• _Extracted text_:
HATTIESBURG - Half
a century after the first edition of The University of Southern
Mississippi's Dixie Darlings graced the football gridiron, members
of the 1954 precision dance group plan an encore performance when
they return this weekend for
homecoming at the university. And though some years
may separate the 1954 squad and their current counterparts, 25 of
the original 32 dancers are ready to show they've still got what
it takes to be a Dixie Darling.
"I can't believe 50 years went by this quick,"
said Nancy Powell of Hattiesburg, who said being a Dixie Darling
was "a lot of fun but really hard work."
In 1954, university band director Dr. Raymond Mannoni
founder wanted to start a drill team of young women to perform with
the Southern Miss band. He wanted a group patterned after the Kilgore
(Texas Community College) Rangerettes. Mannoni had seen the Rangerettes
perform at the Senior Bowl game in Mobile in January 1954 and contacted
one of its members, Joyce Scimeca (now Joyce Scimeca McHenry), in
June of that year and asked her to come to Southern Miss (then known
as Mississippi Southern College) to audition. He then introduced
Scimeca to MSC president Dr. Robert C. Cook, who offered her a full
scholarship after their meeting, and the dance team was established.

• _Supplied data_:
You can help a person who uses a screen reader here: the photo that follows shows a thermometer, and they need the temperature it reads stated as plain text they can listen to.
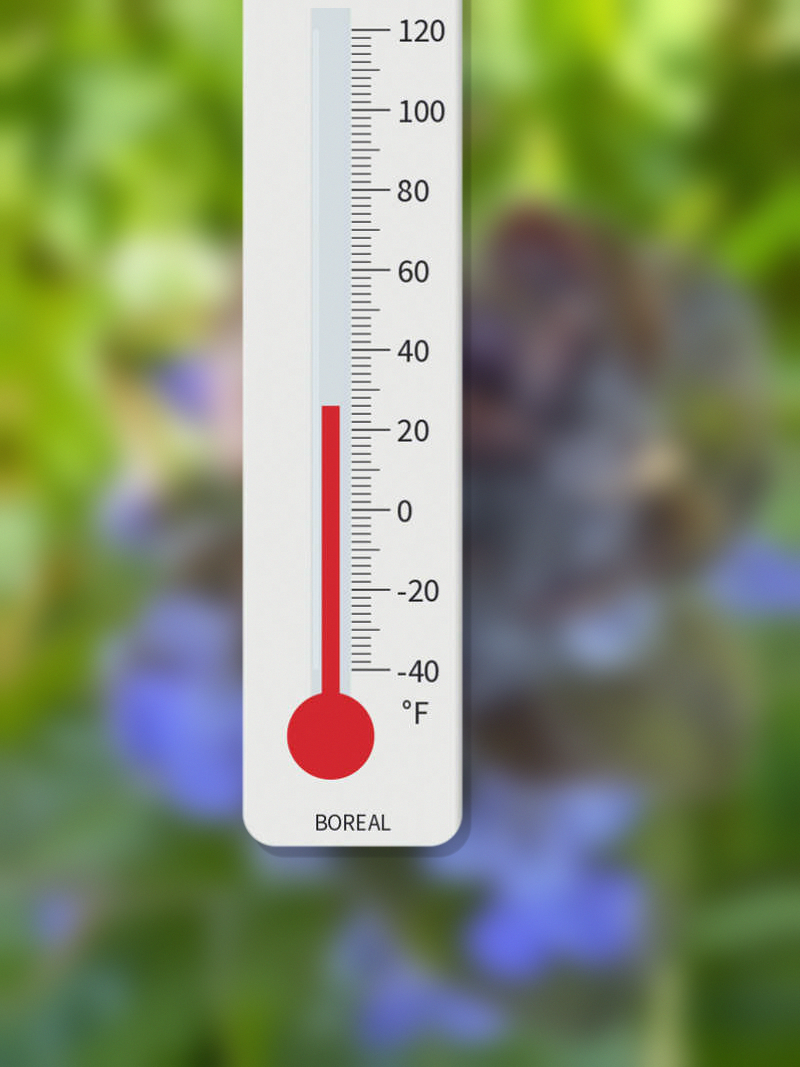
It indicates 26 °F
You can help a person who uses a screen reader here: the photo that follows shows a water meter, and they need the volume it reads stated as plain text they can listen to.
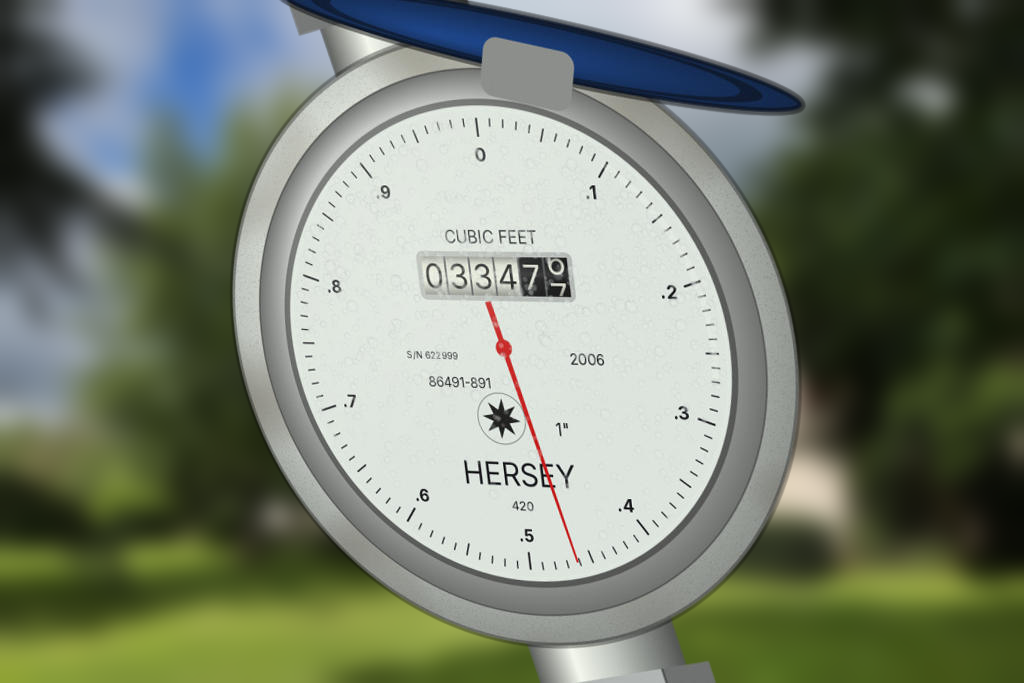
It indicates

• _What you need to do_:
Reproduce the passage of the Dixie Darlings article verbatim, starting with "HATTIESBURG - Half" and going on through "a Dixie Darling.".

• _Output for this exercise_:
HATTIESBURG - Half
a century after the first edition of The University of Southern
Mississippi's Dixie Darlings graced the football gridiron, members
of the 1954 precision dance group plan an encore performance when
they return this weekend for
homecoming at the university. And though some years
may separate the 1954 squad and their current counterparts, 25 of
the original 32 dancers are ready to show they've still got what
it takes to be a Dixie Darling.